### Listed records
-*-
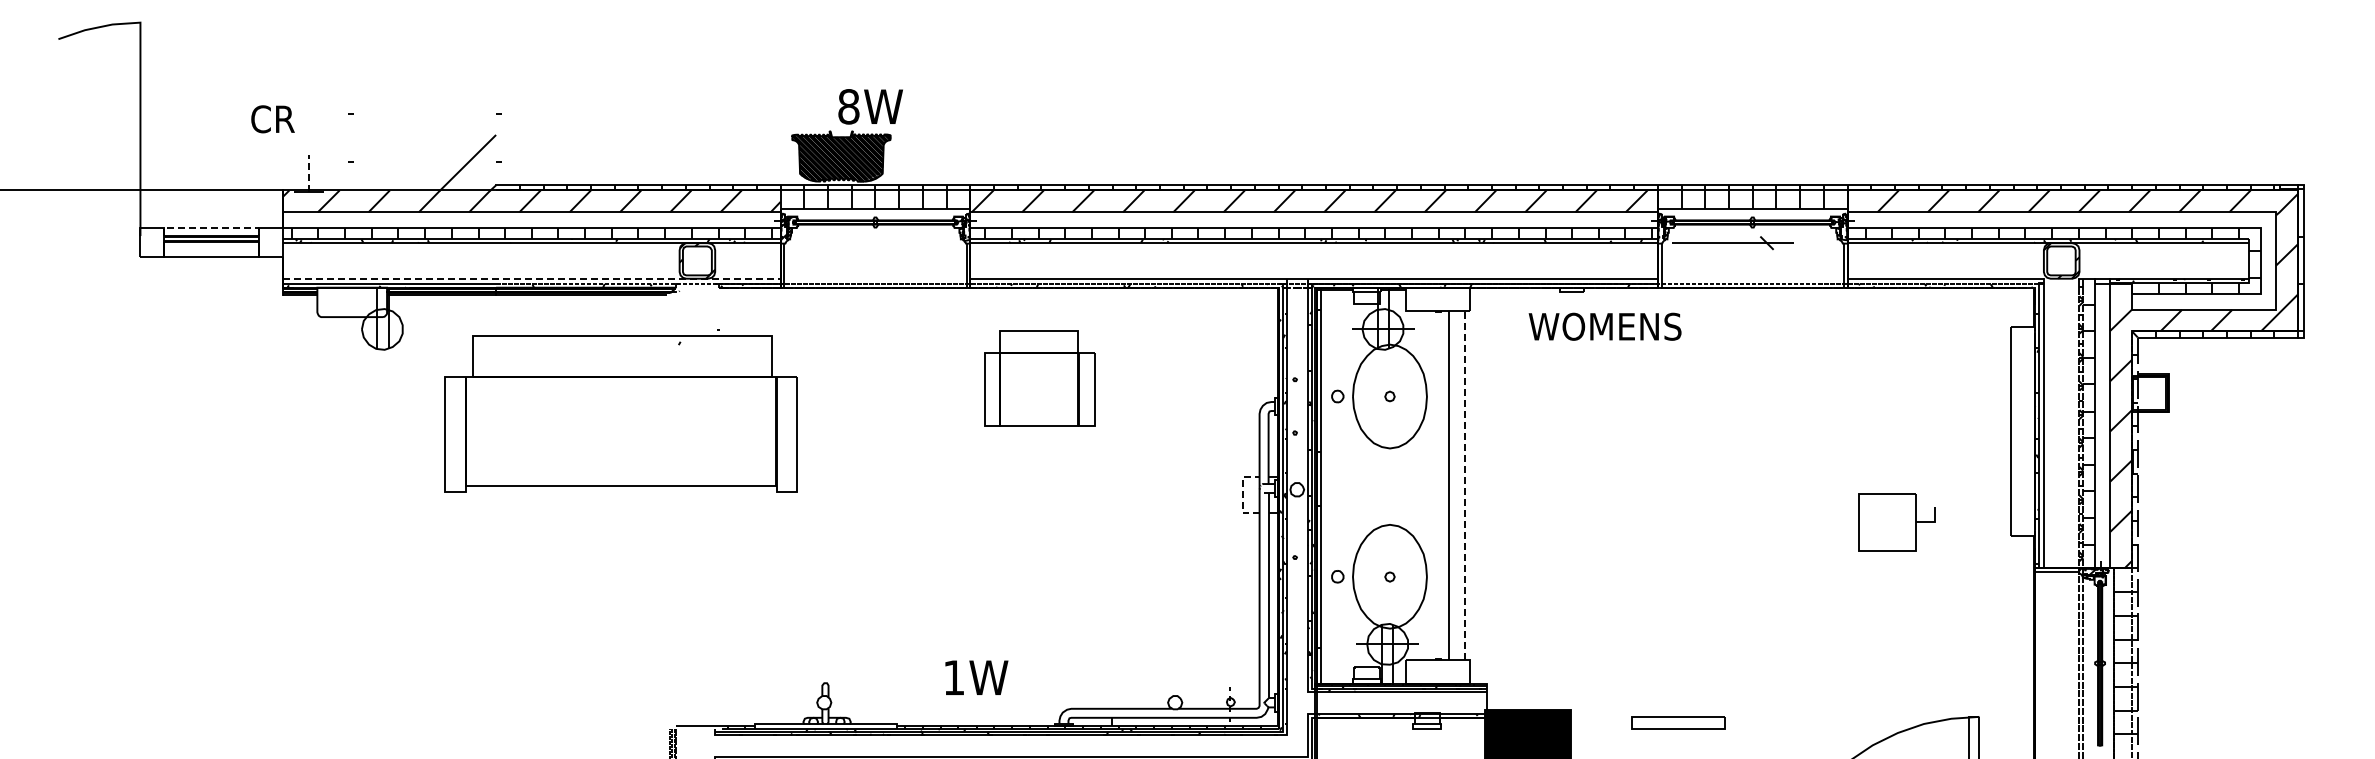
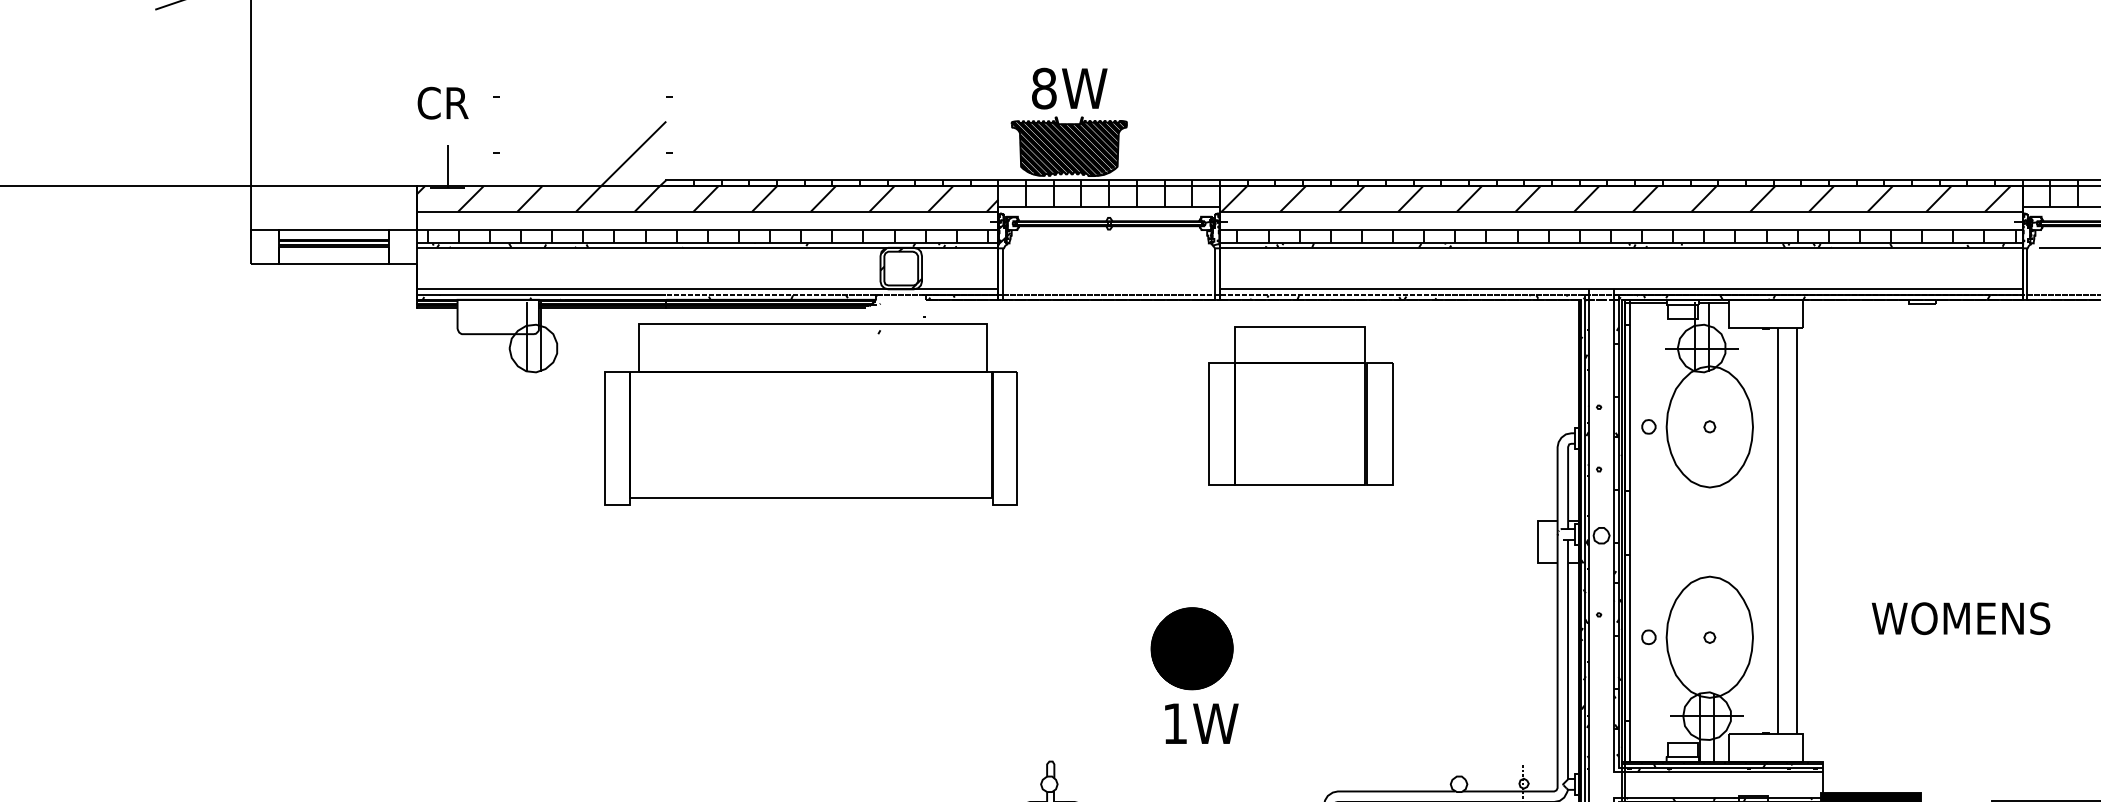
text: (870, 106) -> (1069, 88), moved
text: (272, 119) -> (442, 103), moved
line: (309, 173) -> (448, 166), dashed -> solid
line: (212, 227) -> (335, 229), dashed -> solid
line: (531, 278) -> (707, 289), dashed -> solid
text: (1604, 326) -> (1960, 618), moved
part: (1039, 378) -> (1300, 405), size x1.43
part: (620, 410) -> (810, 410), moved
line: (1464, 485) -> (1796, 530), dashed -> solid
line: (1242, 494) -> (1537, 541), dashed -> solid
part: (946, 586) -> (1192, 648), added
text: (976, 677) -> (1201, 723), moved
-*-
### Problem requirements
Print the listing again exactly as it appears, except for the pictures, which stay out.

### Answer box
text: (870, 106) -> (1069, 88), moved
text: (272, 119) -> (442, 103), moved
line: (309, 173) -> (448, 166), dashed -> solid
line: (212, 227) -> (335, 229), dashed -> solid
line: (531, 278) -> (707, 289), dashed -> solid
text: (1604, 326) -> (1960, 618), moved
part: (1039, 378) -> (1300, 405), size x1.43
part: (620, 410) -> (810, 410), moved
line: (1464, 485) -> (1796, 530), dashed -> solid
line: (1242, 494) -> (1537, 541), dashed -> solid
part: (946, 586) -> (1192, 648), added
text: (976, 677) -> (1201, 723), moved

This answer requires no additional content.